= WORK REQUIRED =
Look over the entries that follow. Report how many lines contain "RESET", with nothing else.

= RECORDS FOR THE EXERCISE =
=-=-=-=-=

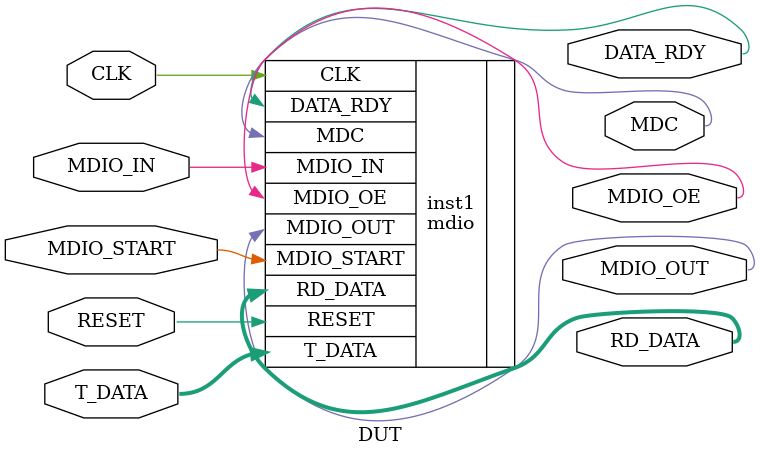
<source format=v>
`include "generadortrans_MDIO.v"

module DUT(CLK, MDC, RESET, MDIO_START, MDIO_OUT, MDIO_OE, MDIO_IN, T_DATA, RD_DATA, DATA_RDY);

//Entradas

input wire CLK, RESET, MDIO_START, MDIO_IN;
input wire [31:0] T_DATA;

//Salidas
output wire [15:0] RD_DATA;
output wire DATA_RDY, MDC, MDIO_OE, MDIO_OUT;

mdio inst1(

.CLK            (CLK),
.MDC            (MDC),
.RESET          (RESET),
.MDIO_START     (MDIO_START),
.MDIO_OUT       (MDIO_OUT),
.MDIO_OE        (MDIO_OE),
.MDIO_IN        (MDIO_IN),
.T_DATA         (T_DATA),
.RD_DATA        (RD_DATA),
.DATA_RDY       (DATA_RDY)
);

endmodule

</source>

=-=-=-=-=

= RESULT OF THIS EXERCISE =
3